As we documented in “Return of the US broker-dealer middleman in securities lending, thanks to Dodd-Frank 165“, October 2012, a realistic option for agent lenders is to expand their counterparty lists to included smaller broker-dealers. These entities would typically be non-SIFIs and hence not subject to the 10% or 15% credit limit. We see this expansion happening already. When these entities don’t have their own demand for securities, they simply pass the loan along to a SIFI prime broker at a mark up.

But what would happen if a non-SIFI agent lender wanted to lend more to a big bank and could afford to offer a greater amount of indemnification, or laid off the cost of indemnification altogether in an insurance policy, AND was able to service a large number of small clients? Clients would be told that indemnification is there for the taking AND that loans would go directly to their preferred counterparties, not to a smaller broker-dealer in a pass-through arrangement. That’s not a bad deal. Or, what would happen if a new entity offered agent lender services with indemnification but with limited client service? This is an old business model idea but one that might have renewed credence in the era of counterparty credit limits. it may be particularly attractive to beneficial owners who do not merit a high level of client service.
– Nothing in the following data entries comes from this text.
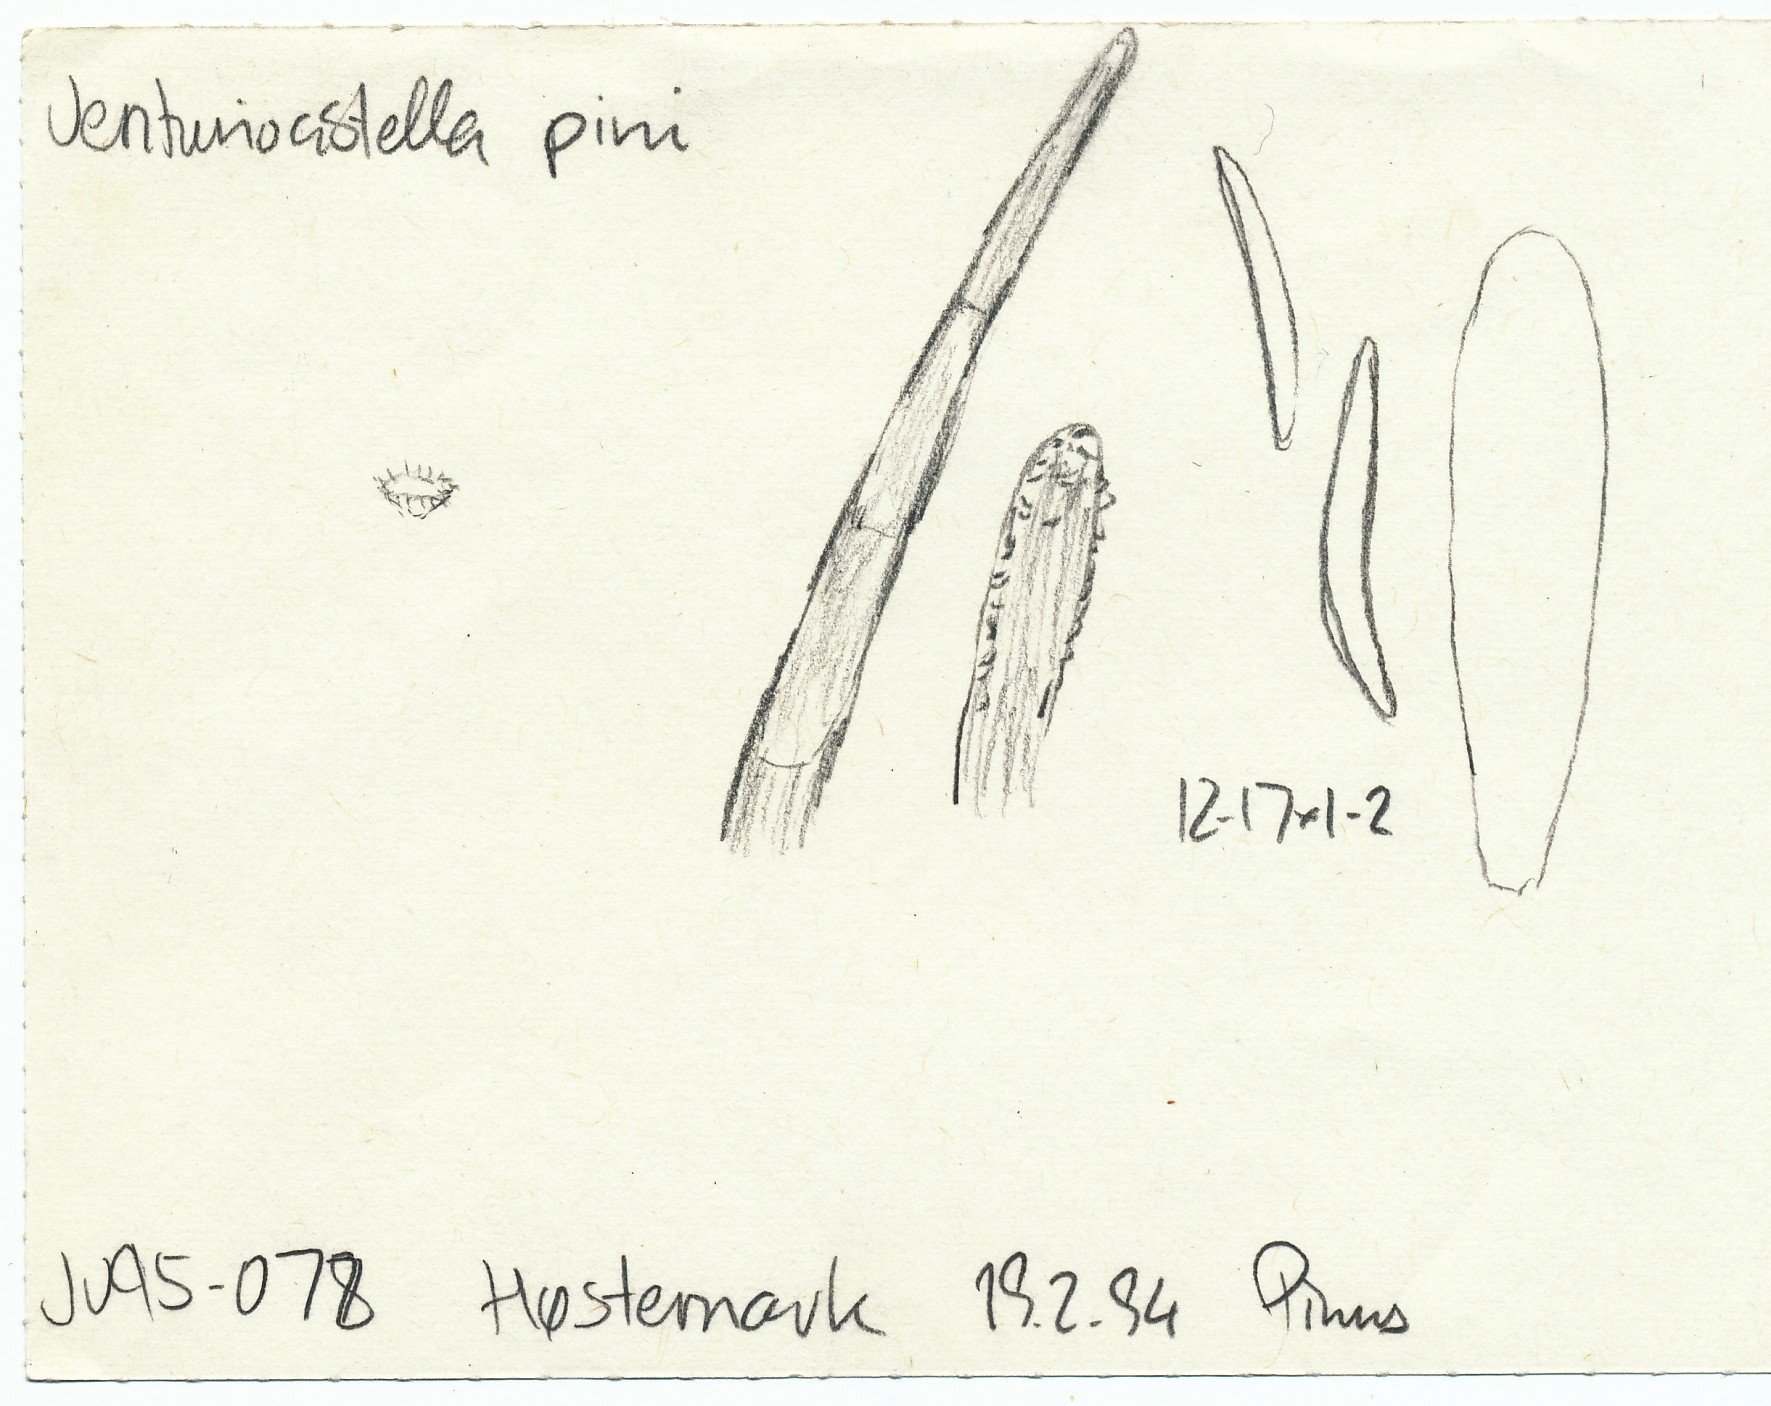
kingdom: Fungi
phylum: Ascomycota
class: Leotiomycetes
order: Helotiales
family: Hyphodiscaceae
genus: Venturiocistella
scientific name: Venturiocistella pini
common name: fyrre-tveskægskive
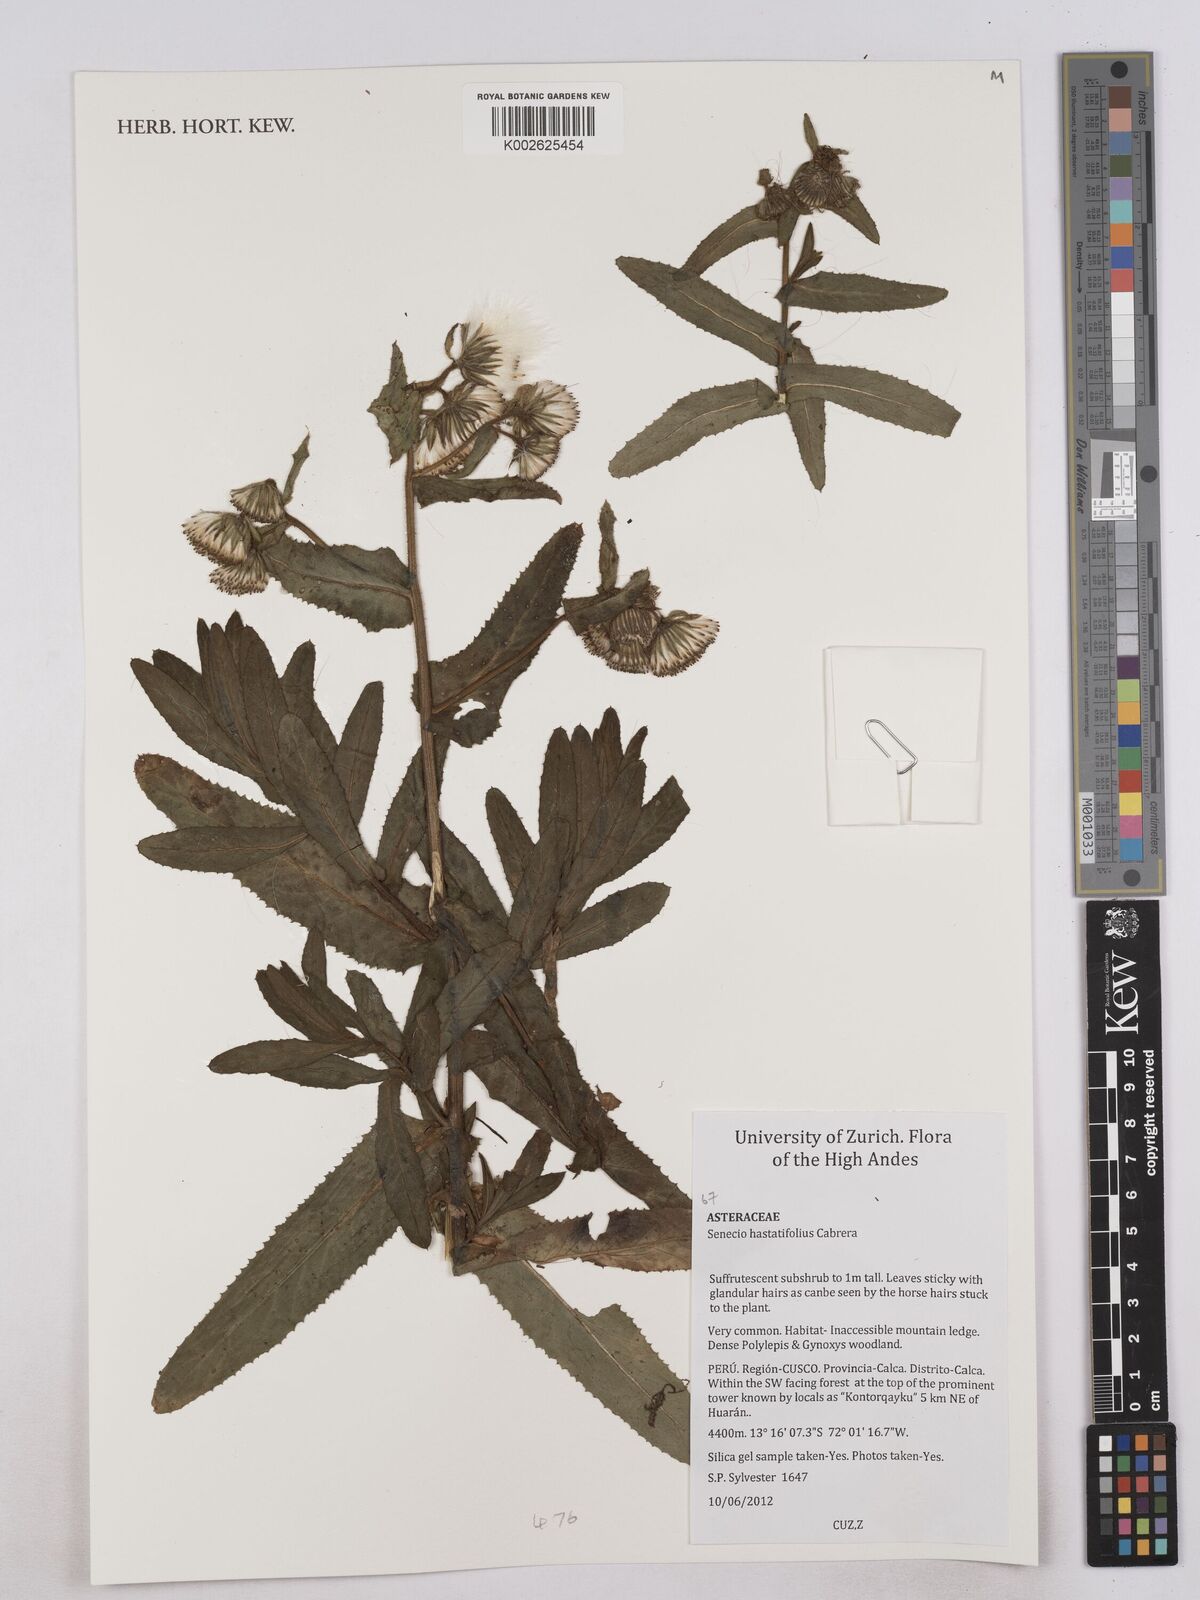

The emergence of CCPs willing to accept beneficial owners as securities lenders offers this idea both support and detraction. On the one hand, a beneficial owner could sign up to a CCP and let a new, small agent lender handle all the operations and trading. In the US, trades could be funneled to AQS and cleared on a (hypothetical) Options Clearing Corp framework for the buy-side. On the other hand, Qualifying CCPs (QCCPs) are currently exempt from counterparty credit limit rules, which is a tremendous win for the CCPs. If SIFI agent lenders can run their business through exempt QCCPs then indemnification will remain pretty a very low cost service. The Basel Committee will revisit the QCCP counterparty credit limit exemption until 2016, but we think it will remain in some form or another.

While a long-shot for multiple reasons including client acceptance, we think that existing and even new agent lenders have an opening in the market as a result of counterparty credit rules. CCPs will help incumbents but also make way for low cost technology and operations solutions that rely on CCP acceptance of buy-side firms as direct clearing members. We’ll be watching this space.